### [PROVIDED TEXT]
----------------------------------------
God never deserts a man, unless He is deserted by that man first. For even if a man shall have committed grievous sins once, twice, and a third time, God still looks for him, "so that he may be converted and live."

December 20, 2007

When: Thursday, December 20, 2007 12:00 AM to Friday, December 21, 2007 12:00 AM (GMT-05:00) Eastern Time (US & Canada).
 
*~*~*~*~*~*~*~*~*~*
 
Words of Jesus
And when you hear of wars and tumults, do not be terrified: for this must first take place, but the end will not be at once. (Luke 21:9)
 
God never deserts a man, unless He is deserted by that man first. For even if a man shall have committed grievous sins once, twice, and a third time, God still looks for him, "so that he may be converted and live." – St. Caesarius of Arles
 
Abba, Father, Lord God, clarify my vision that I may see You in others and sense You within my own soul. Through Jesus, fully in the Holy Spirit grant me sufficient wisdom and knowledge for this day. Wisdom in the moment, wisdom that separates me from the past and future equally, so that my spirit can guide my thoughts and direct my actions towards Your will in Your purpose; wisdom that is fueled by hope and strengthened by faith and made pure in love of You through Jesus and with Jesus all others under the sun. O Lord I ask two things this day; one let me image of Jesus at work within be a sound and light that leads someone back to You this Christmas, and in all things let me follow the example of my Blessed Mother Mary, for I am your servant; let it be to me according to your will. Hail Mary full of grace the Lord God is with Thee, blessed are Thou among women and blessed is the fruit of Thy womb Jesus. Holy Mary mother of God, pray for us now and at the hour of our death, Amen. In the name of the Father, the Son, and the Holy Spirit.
 
10 Again the LORD spoke to Ahaz, 11 "Ask a sign of the LORD your God; let it be deep as Sheol or high as heaven." 12 But Ahaz said, "I will not ask, and I will not put the LORD to the test." 13 And he said, "Hear then, O house of David! Is it too little for you to weary men, that you weary my God also? 14 Therefore the Lord himself will give you this sign: the virgin shall be with child, and bear a son, and shall name him Immanuel. 24 With bow and arrows men will come there, for all the land will be briers and thorns; 25 and as for all the hills which used to be hoed with a hoe, you will not come there for fear of briers and thorns; but they will become a place where cattle are let loose and where sheep tread.
----------------------------------------
### [EXTRACTED RECORDS]
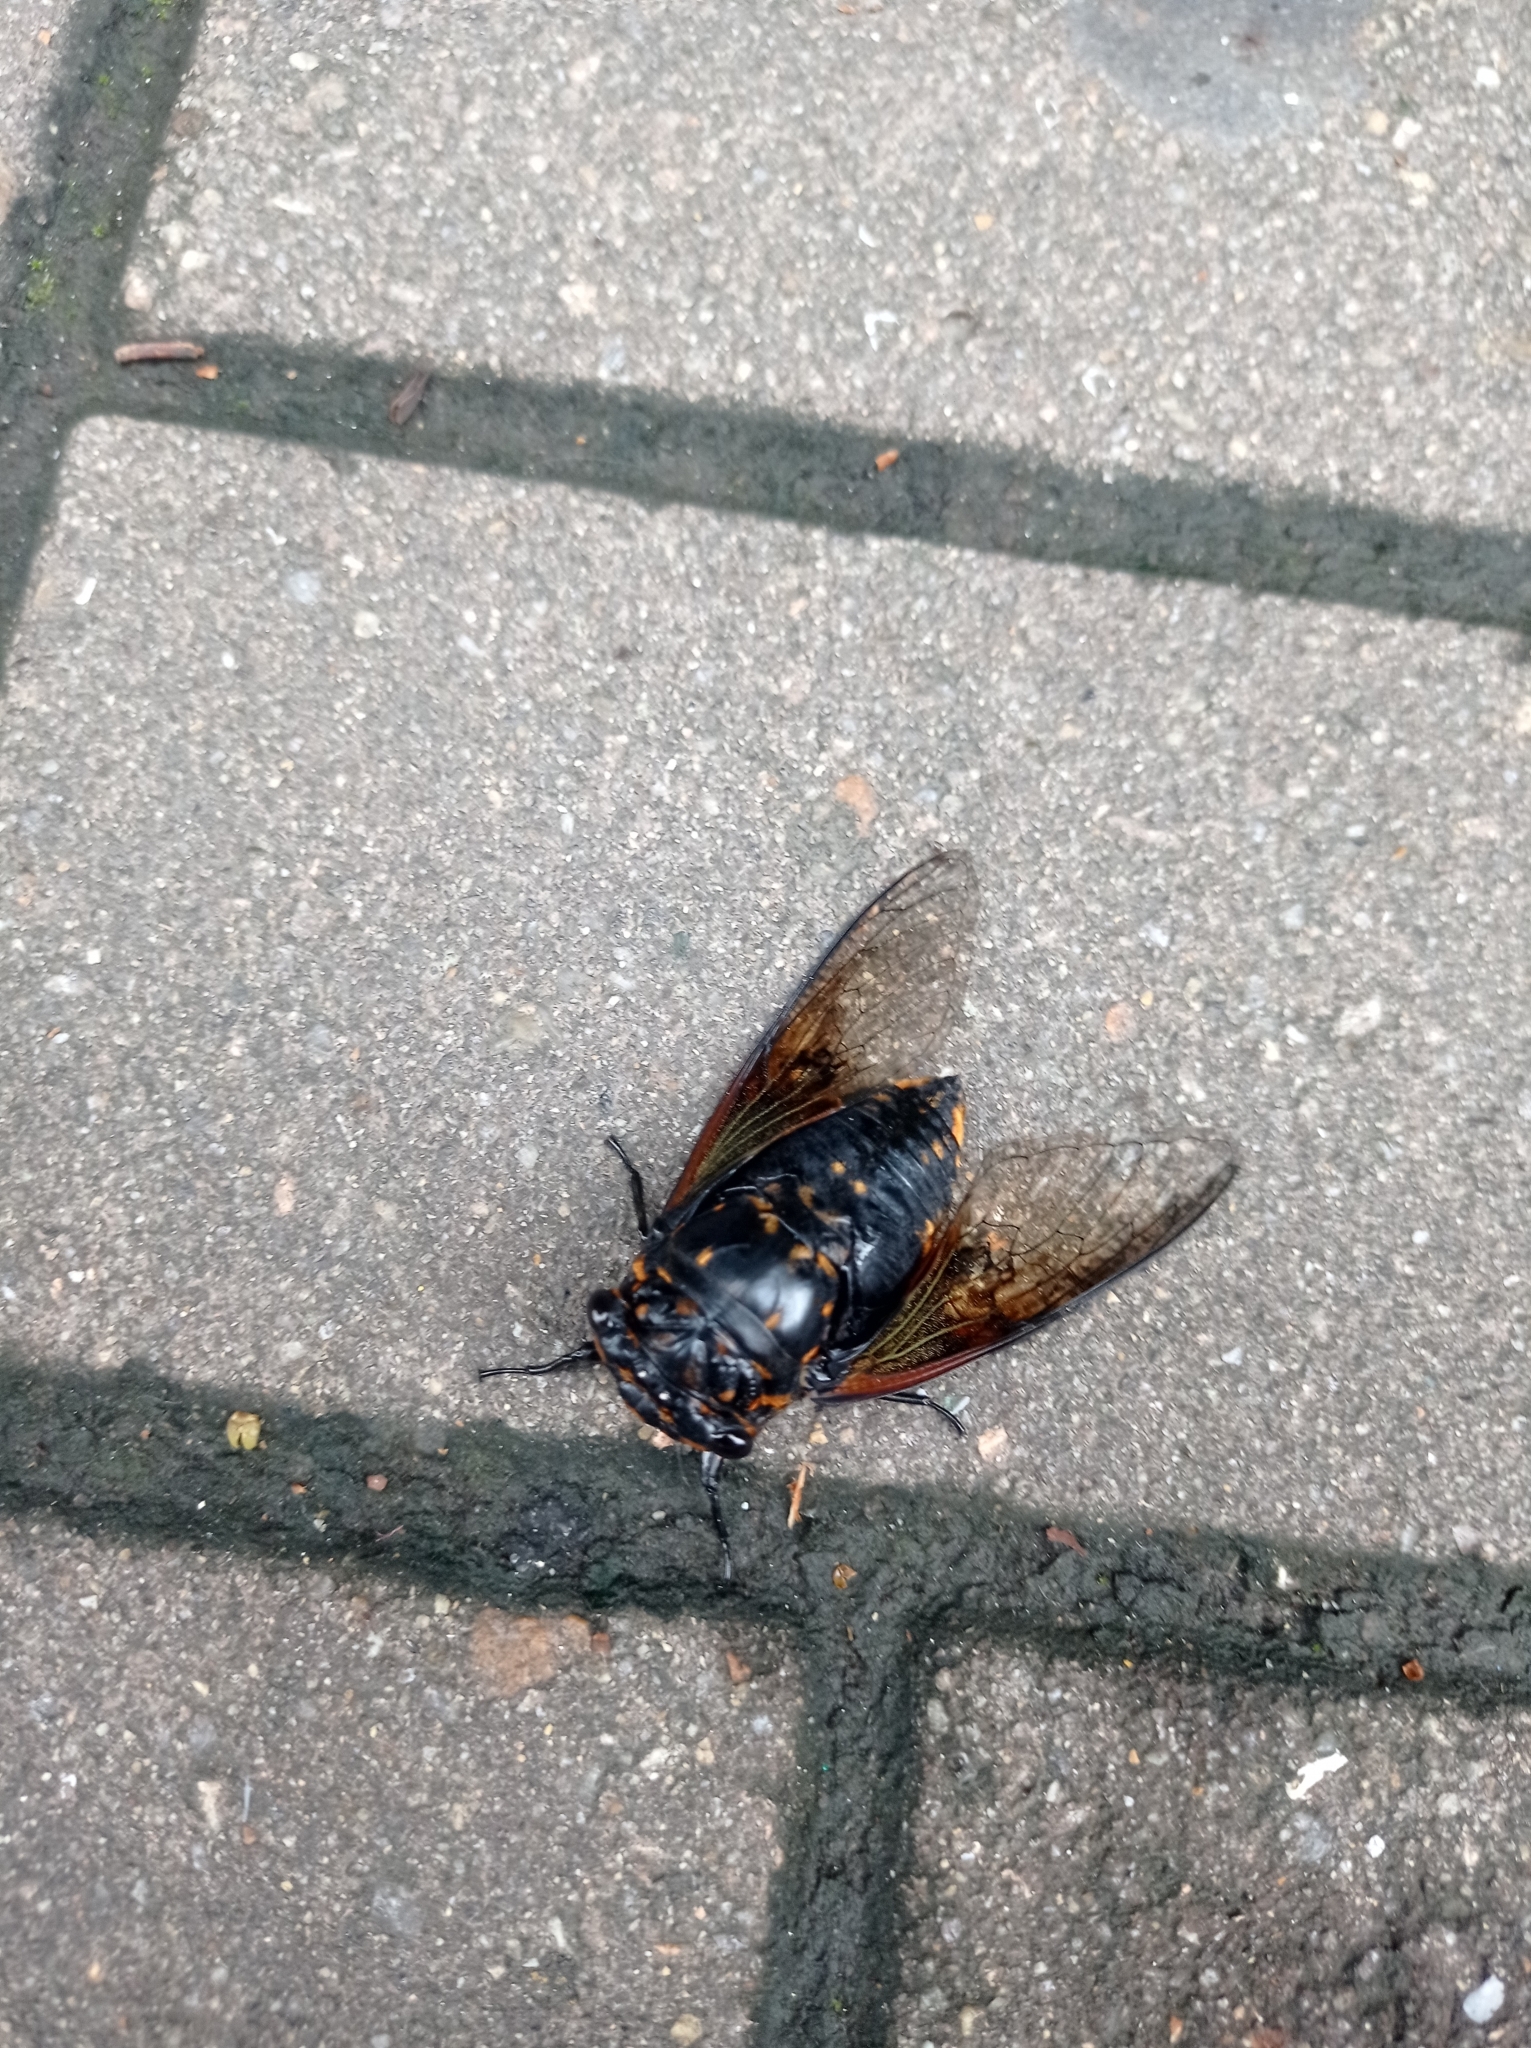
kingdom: Animalia
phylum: Arthropoda
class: Insecta
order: Hemiptera
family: Cicadidae
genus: Cryptotympana
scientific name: Cryptotympana mandarina
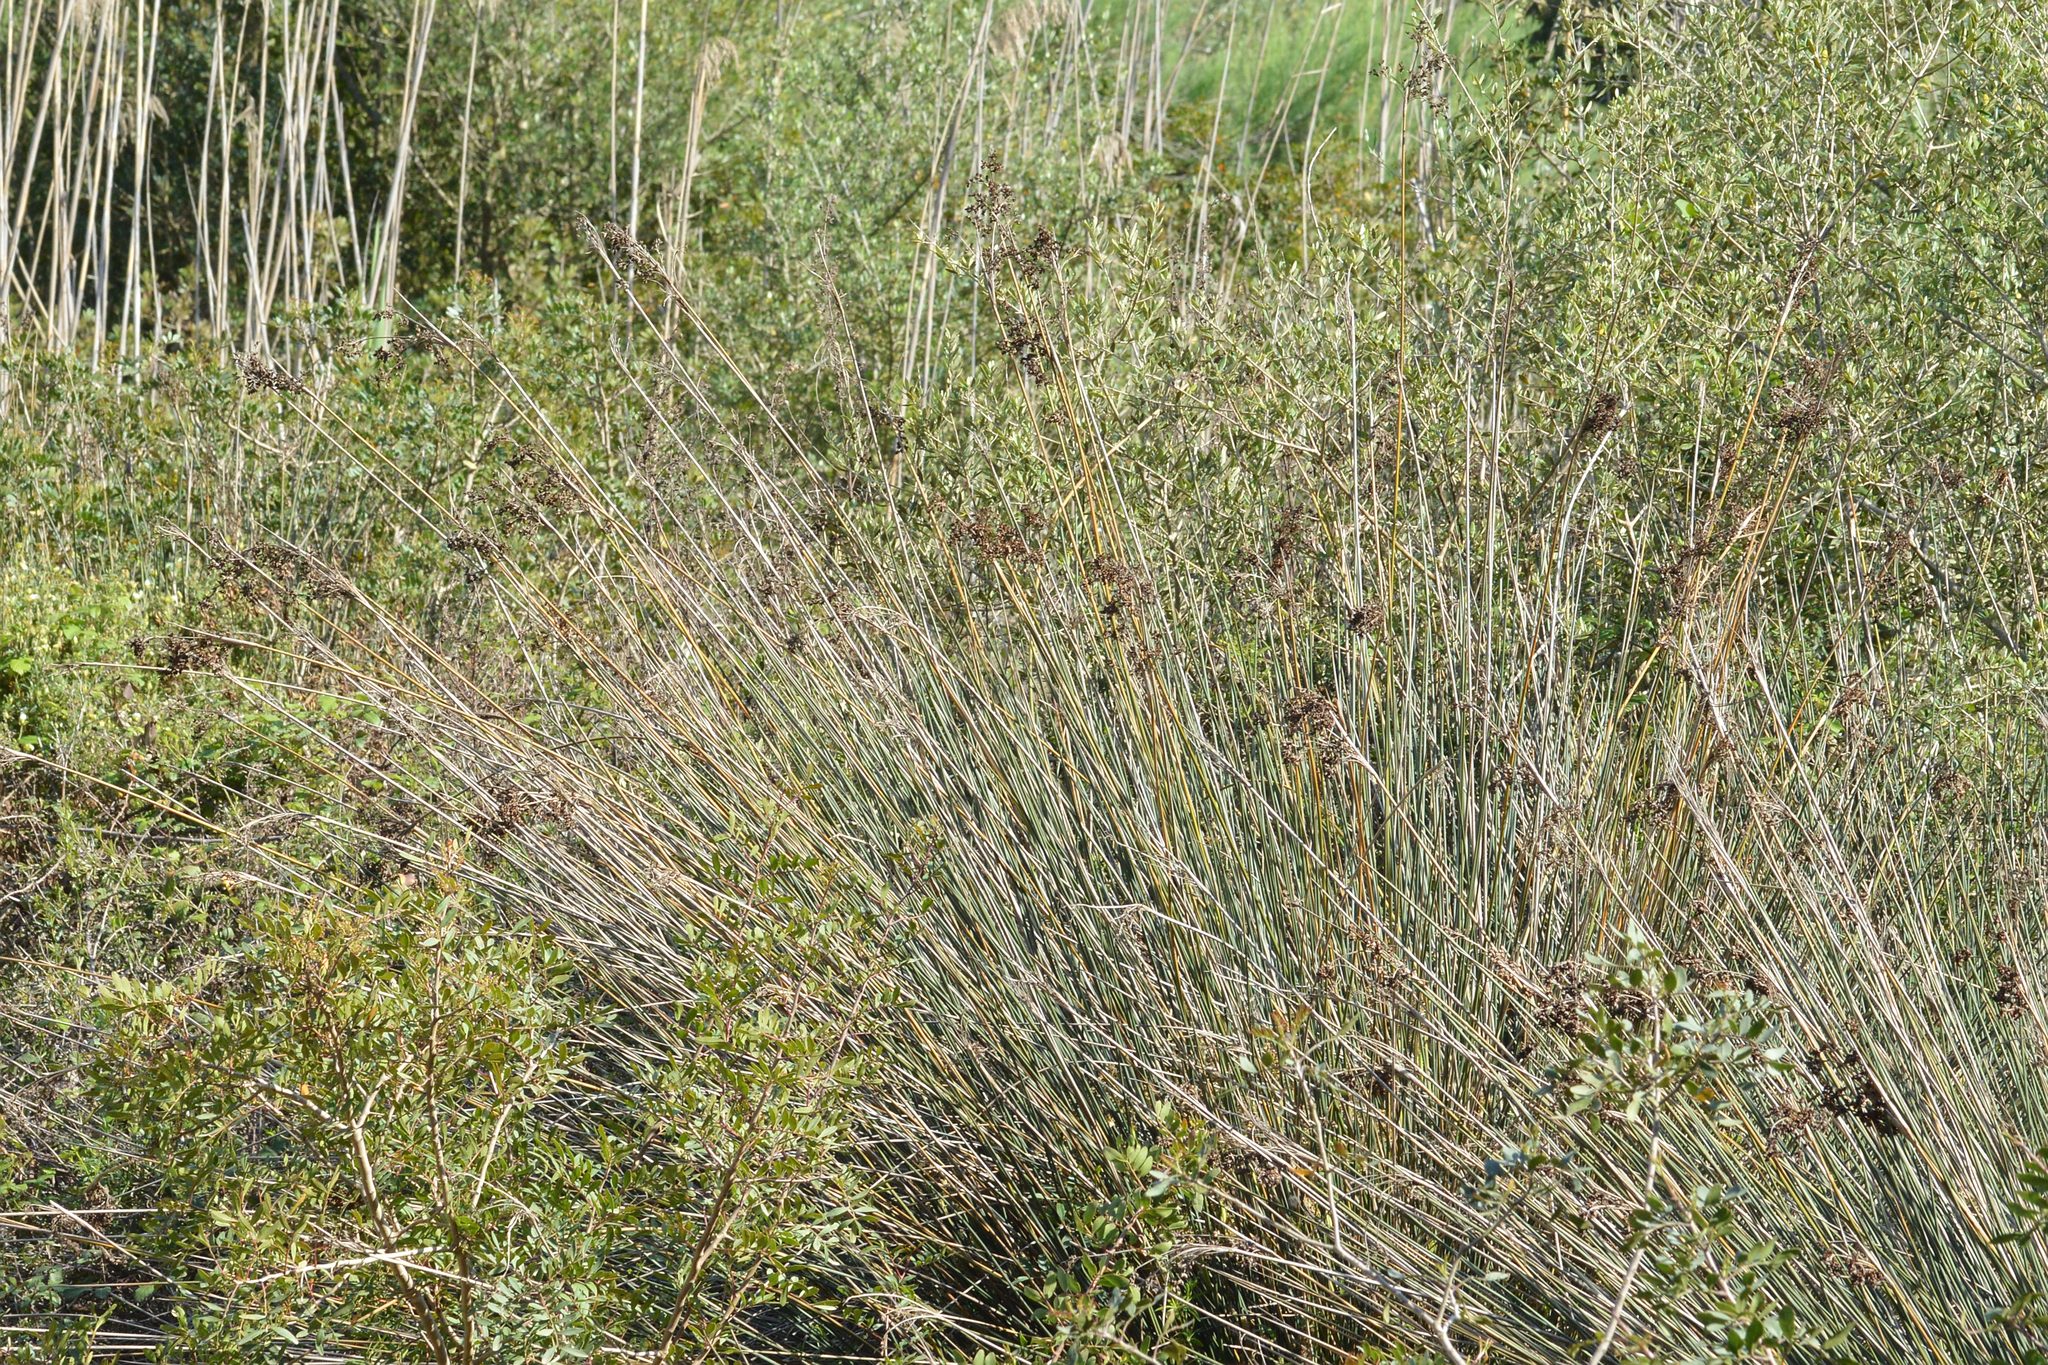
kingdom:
----------------------------------------
### [WHAT THE EXERCISE ASKS]
In the devotional text, list every verse number printed in the passage that begins "Again the LORD spoke to Ahaz."

### [WRITTEN RESPONSE]
10, 11, 12, 13, 14, 24, 25